Saturday, June 18, 2005

More High Schools Just Saying "No" To Military Recruiters

There is a little-known provision of The No Child Left Behind Act requiring schools to release students' phone numbers and residential addresses to military recruiters. By submitting a written request, parents and students over 18-years-old may "opt-out" of this provision and maintain the privacy of these records.

With the war in Iraq becoming more unpopular,
groups of parents and students have begun to unify in efforts to prevent recruiters from obtaining access to these confidential files:
Some critics oppose the federal law on privacy grounds, but others say it provides an unfair opportunity for the military to sway young minds -- especially in economically depressed communities.

"They're not going to all the schools.
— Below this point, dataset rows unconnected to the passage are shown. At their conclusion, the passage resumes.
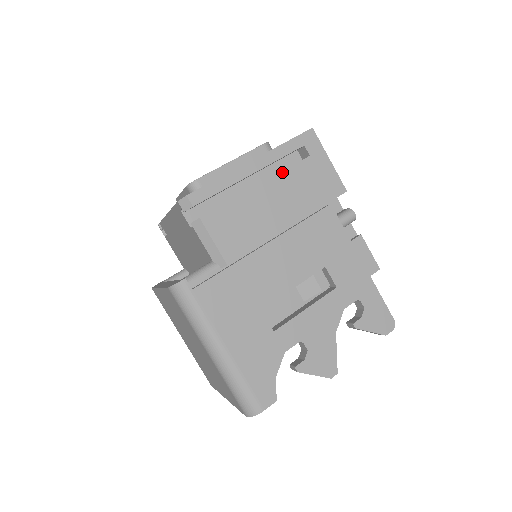
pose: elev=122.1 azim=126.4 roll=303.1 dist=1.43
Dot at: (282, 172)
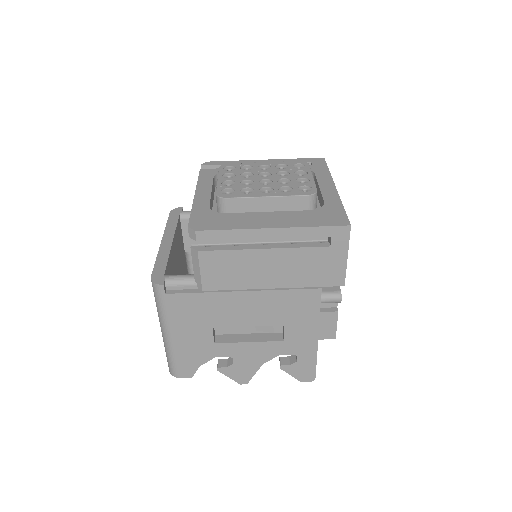
Dot at: (294, 248)
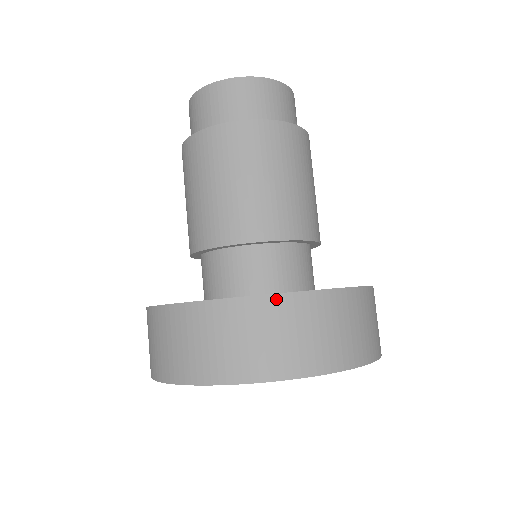
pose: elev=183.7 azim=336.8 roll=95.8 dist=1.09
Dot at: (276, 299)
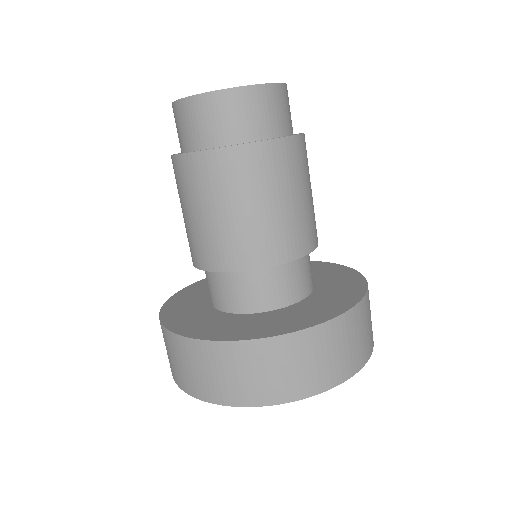
Dot at: (268, 342)
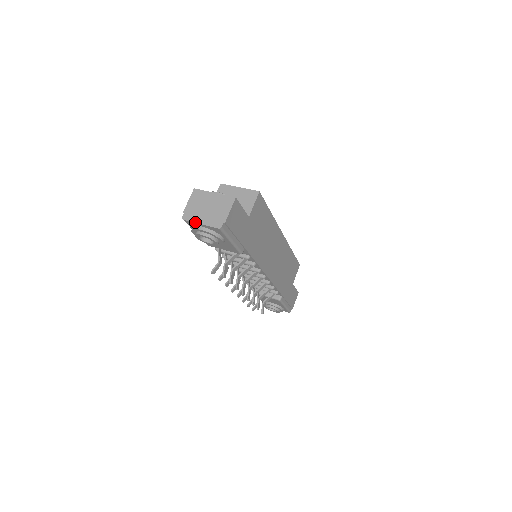
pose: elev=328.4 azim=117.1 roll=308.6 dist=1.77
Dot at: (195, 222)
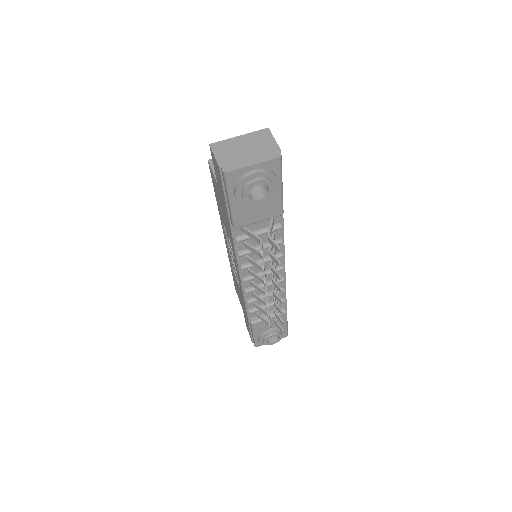
Dot at: (245, 166)
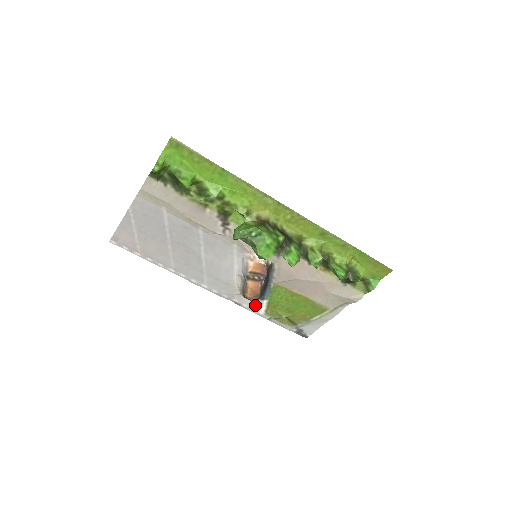
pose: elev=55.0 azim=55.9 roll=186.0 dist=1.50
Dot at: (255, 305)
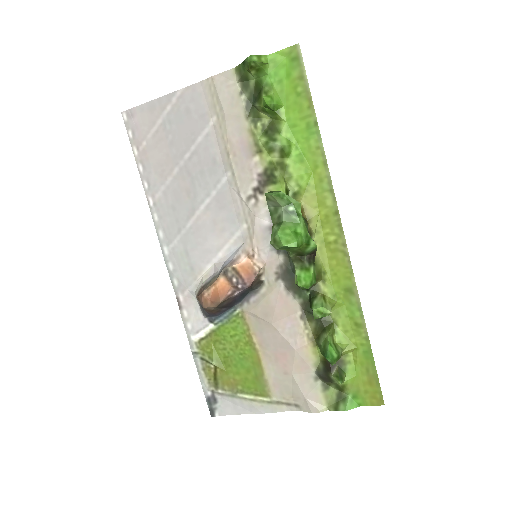
Dot at: (196, 322)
They're going to the schools where they figure the kids will have less chance to go to college," said U.S. Rep. Jim McDermott, D-Washington. "It's an insidious kind of draft, quite frankly."

But Pentagon officials say the military deserves the same access to students that schools give to colleges and employers.

"In the past, it was all too common for a school district to make student directory information readily available to vendors, prospective employers and post-secondary institutions while intentionally excluding the services," Air Force Lt. Col. Ellen Krenke, a Pentagon spokeswoman, said in an e-mail.

"Having access to 17- to 24-year-olds is very key to us," said Maj. Gen. Michael Rochelle, commander of the Army Recruiting Command, said at a news conference Friday at Fort Meade, Maryland.

"We would hope that every high school administrator would provide those lists to us. They're terribly important for what we're trying to do."
In some high schools, up to 80% of students have elected to opt out.